**TASK INSTRUCTIONS:** Please state how many lines of the records hold the string "Illuminate", giving nothing but the number.

**EXTRACTED DATA:**
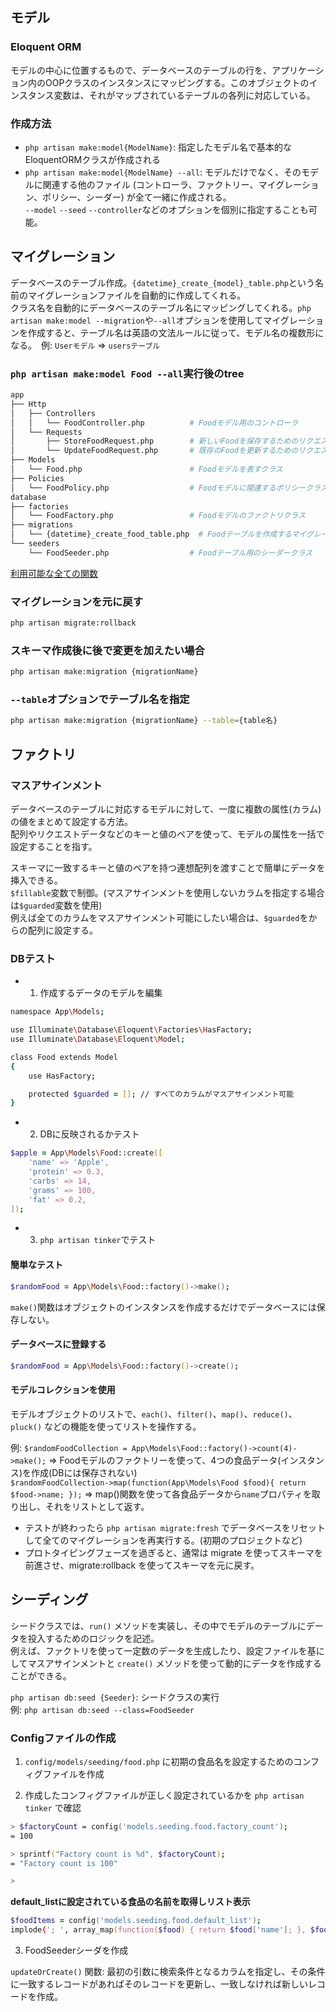 ## モデル

### Eloquent ORM
モデルの中心に位置するもので、データベースのテーブルの行を、アプリケーション内のOOPクラスのインスタンスにマッピングする。このオブジェクトのインスタンス変数は、それがマップされているテーブルの各列に対応している。  

### 作成方法
- `php artisan make:model{ModelName}`: 指定したモデル名で基本的なEloquentORMクラスが作成される
- `php artisan make:model{ModelName} --all`: モデルだけでなく、そのモデルに関連する他のファイル (コントローラ、ファクトリー、マイグレーション、ポリシー、シーダー) が全て一緒に作成される。  
`--model` `--seed` `--controller`などのオプションを個別に指定することも可能。   

## マイグレーション
データベースのテーブル作成。`{datetime}_create_{model}_table.php`という名前のマイグレーションファイルを自動的に作成してくれる。  
クラス名を自動的にデータベースのテーブル名にマッピングしてくれる。`php artisan make:model --migration`や`--all`オプションを使用してマイグレーションを作成すると、テーブル名は英語の文法ルールに従って、モデル名の複数形になる。　例: `Userモデル` => `usersテーブル`   


### `php artisan make:model Food --all`実行後のtree

```zsh
app
├── Http
│   ├── Controllers
│   │   └── FoodController.php          # Foodモデル用のコントローラ
│   └── Requests
│       ├── StoreFoodRequest.php        # 新しいFoodを保存するためのリクエストクラス
│       └── UpdateFoodRequest.php       # 既存のFoodを更新するためのリクエストクラス
├── Models
│   └── Food.php                        # Foodモデルを表すクラス
├── Policies
│   └── FoodPolicy.php                  # Foodモデルに関連するポリシークラス
database
├── factories
│   └── FoodFactory.php                 # Foodモデルのファクトリクラス
├── migrations
│   └── {datetime}_create_food_table.php  # Foodテーブルを作成するマイグレーション
└── seeders
    └── FoodSeeder.php                  # Foodテーブル用のシーダークラス
```

[利用可能な全ての関数](https://laravel.com/docs/master/migrations#columns)  

### マイグレーションを元に戻す

```zsh
php artisan migrate:rollback
```

### スキーマ作成後に後で変更を加えたい場合

```zsh
php artisan make:migration {migrationName}
```

### `--table`オプションでテーブル名を指定

```zsh
php artisan make:migration {migrationName} --table={table名}
```

## ファクトリ

### マスアサインメント
データベースのテーブルに対応するモデルに対して、一度に複数の属性(カラム)の値をまとめて設定する方法。  
配列やリクエストデータなどのキーと値のペアを使って、モデルの属性を一括で設定することを指す。  

スキーマに一致するキーと値のペアを持つ連想配列を渡すことで簡単にデータを挿入できる。  
`$fillable`変数で制御。(マスアサインメントを使用しないカラムを指定する場合は`$guarded`変数を使用)  
例えば全てのカラムをマスアサインメント可能にしたい場合は、`$guarded`をからの配列に設定する。  

### DBテスト

- 1. 作成するデータのモデルを編集

```zsh
namespace App\Models;

use Illuminate\Database\Eloquent\Factories\HasFactory;
use Illuminate\Database\Eloquent\Model;

class Food extends Model
{
    use HasFactory;

    protected $guarded = []; // すべてのカラムがマスアサインメント可能
}
```

- 2. DBに反映されるかテスト

```zsh
$apple = App\Models\Food::create([
    'name' => 'Apple',
    'protein' => 0.3,
    'carbs' => 14,
    'grams' => 100,
    'fat' => 0.2,
]);
```
- 3. `php artisan tinker`でテスト

#### 簡単なテスト

```zsh
$randomFood = App\Models\Food::factory()->make();
```
`make()`関数はオブジェクトのインスタンスを作成するだけでデータベースには保存しない。

#### データベースに登録する

```zsh
$randomFood = App\Models\Food::factory()->create();
```

#### モデルコレクションを使用
モデルオブジェクトのリストで、`each()`、`filter()`、`map()`、`reduce()`、`pluck()` などの機能を使ってリストを操作する。

例: `$randomFoodCollection = App\Models\Food::factory()->count(4)->make();` => Foodモデルのファクトリーを使って、4つの食品データ(インスタンス)を作成(DBには保存されない)  
`$randomFoodCollection->map(function(App\Models\Food $food){ return $food->name; });` => map()関数を使って各食品データから`name`プロパティを取り出し、それをリストとして返す。  

- テストが終わったら `php artisan migrate:fresh` でデータベースをリセットして全てのマイグレーションを再実行する。(初期のプロジェクトなど)
- プロトタイピングフェーズを過ぎると、通常は migrate を使ってスキーマを前進させ、migrate:rollback を使ってスキーマを元に戻す。

## シーディング

シードクラスでは、`run()` メソッドを実装し、その中でモデルのテーブルにデータを投入するためのロジックを記述。  
例えば、ファクトリを使って一定数のデータを生成したり、設定ファイルを基にしてマスアサインメントと `create()` メソッドを使って動的にデータを作成することができる。  

`php artisan db:seed {Seeder}`: シードクラスの実行  
例: `php artisan db:seed --class=FoodSeeder`  


### Configファイルの作成
1. `config/models/seeding/food.php` に初期の食品名を設定するためのコンフィグファイルを作成  


2. 作成したコンフィグファイルが正しく設定されているかを `php artisan tinker` で確認  

```zsh
> $factoryCount = config('models.seeding.food.factory_count');
= 100

> sprintf("Factory count is %d", $factoryCount);
= "Factory count is 100"

>
```

**default_listに設定されている食品の名前を取得しリスト表示**  

```zsh
$foodItems = config('models.seeding.food.default_list');
implode('; ', array_map(function($food) { return $food['name']; }, $foodItems));
```

3. FoodSeederシーダを作成

`updateOrCreate()` 関数: 最初の引数に検索条件となるカラムを指定し、その条件に一致するレコードがあればそのレコードを更新し、一致しなければ新しいレコードを作成。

**SOLUTION TO THIS EXERCISE:** 2